Research Reveals Vincent van Gogh’s Artistic Governess
Anna Birnie, daughter of an artist, taught Vincent and his siblings for three years, including lesson on drawing
When Vincent van Gogh was 8 years old, his parents pulled him out of primary school, unhappy with the quality of education he was receiving. The family then hired a governess of Scottish descent, Anna Birnie, to educate Vincent and his siblings. Not much has been known about Birnie, except for her name, Martin Bailey at The Art Newspaper reports. That’s why Ron Dirven, director of the Van Goghhaus in Zundert, the Netherlands, decided to dig into her story.
Dirven tracked down one of Anna’s descendants, Birgitte Birnie, who worked in another nearby museum. She, in turn, was able to contact relatives who produced a family album including a photo of the governess. They continued their research, and what emerged were the outlines of Birnie’s story.
As they learned, Birnie’s family had emigrated from Scotland to the Netherlands in the 1700s. She was born in 1844 in Kampen, near Amsterdam. The family owned a carpet factory and a tobacco plantation in East Java. Anna’s father, Steven Birnie, was the Kampen city draftsman and an art tutor between 1827 and 1848. At some point, he began pursuing art full time. Then, in late 1861, he went into an asylum for mental health issues.
Just a few weeks after, Anna Birnie arrived at the van Gogh home, likely referred by Bertha, Vincent’s aunt who ran a boarding house in Kampen. Vincent studied under her until he went away to boarding school in Zevenbergen in October 1864. Bailey reports that Anna stayed on for another three years continuing to teach Vincent’s siblings. She never married or had children. Eventually, she traveled to the family tobacco plantation in Java, where she died in 1917.
“There are several Annas in the family. Before this I'd never established a relationship with the Van Gogh’s governess,” Birnie tells Dutch news outlet BN DeStem.
According to a press release, a note in the diary of Maria van Gogh-Boon, known as “Aunt Mietje,” reveals that Vincent made a surprise drawing for his parent's wedding anniversary in 1863 under the tutelage of Birnie.
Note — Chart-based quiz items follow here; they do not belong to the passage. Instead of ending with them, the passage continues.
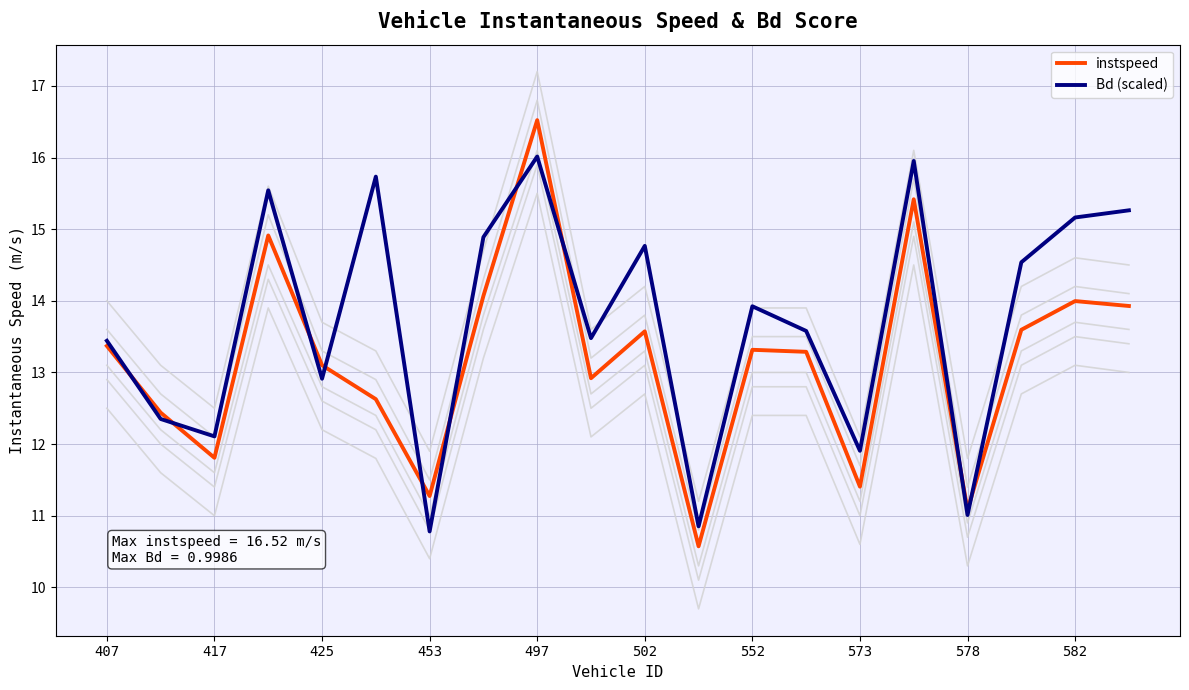

What is the average value of the Bd (scaled) series?

13.7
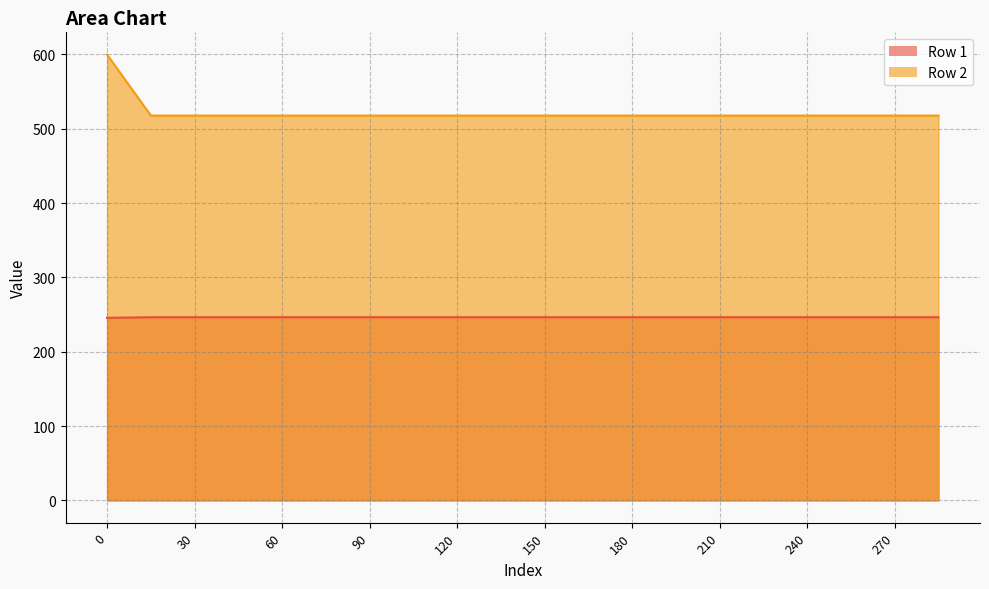

What is the value of the Row 2 point at the 19th from the left?

517.6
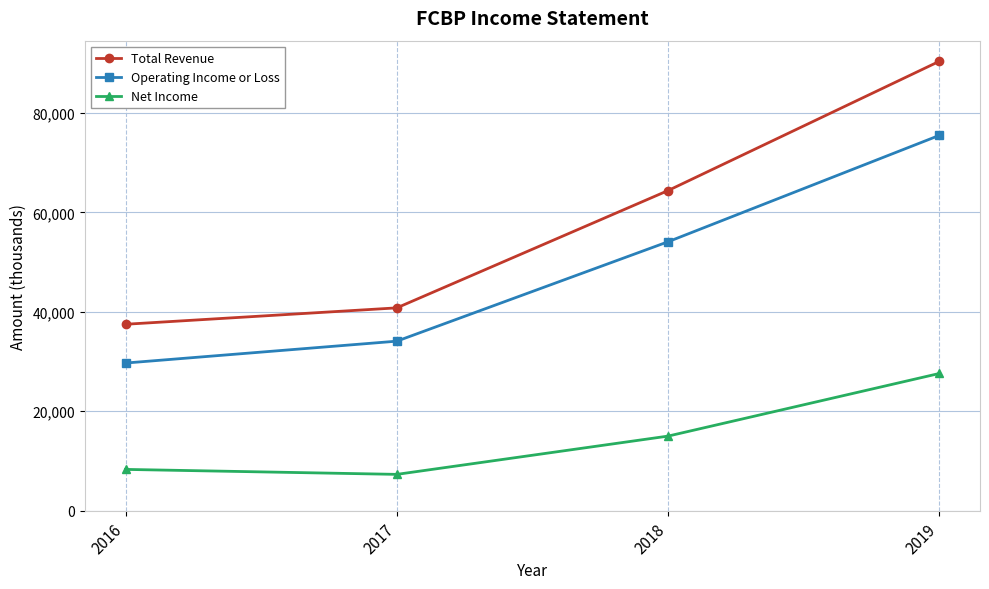

What is the sum of all Total Revenue values?

233100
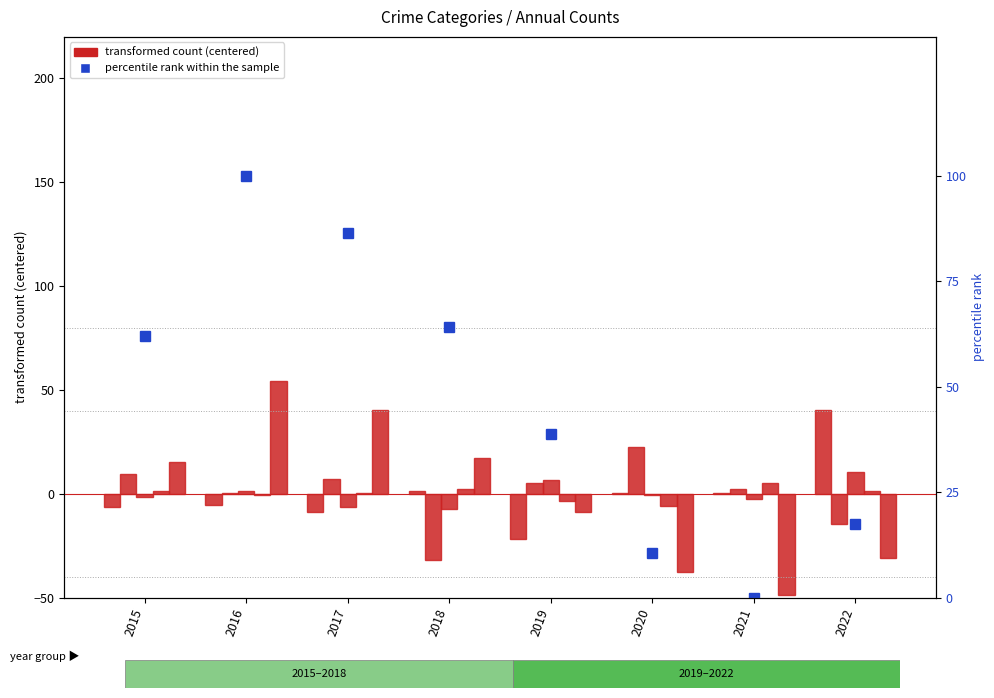

Which series has the largest total across all categories?

percentile rank within the sample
A couple months later, Vincent drew a barn and farmhouse for his father’s birthday, an impressive piece of juvenilia that still exists (though it is now in a private collection).
There are no accounts or syllabuses of what Anna taught the van Gogh children, but she was hired to give the children singing lessons and teach them Protestant catechism. Her lessons undoubtedly included some art as well. “Anna almost certainly played a significant role in the creation of Vincent’s first sketches,” Dirven tells Bailey.
During the research, Dirven adds, “Anna started to become ‘alive’ and it became clear that the role she played in Vincent’s childhood was much more important than we had presumed.”
It’s hard to say how much Birnie influenced Vincent’s artistic development and style. But having a live-in art teacher certainly didn’t hurt. Beyond Birnie, Vincent’s formal art education was sparse. He had short stints at the art academies in Brussels and Antwerp, but clashed with his teachers. He also studied for three months at a studio in Paris where artists worked from models and received a critique once a week from a teacher.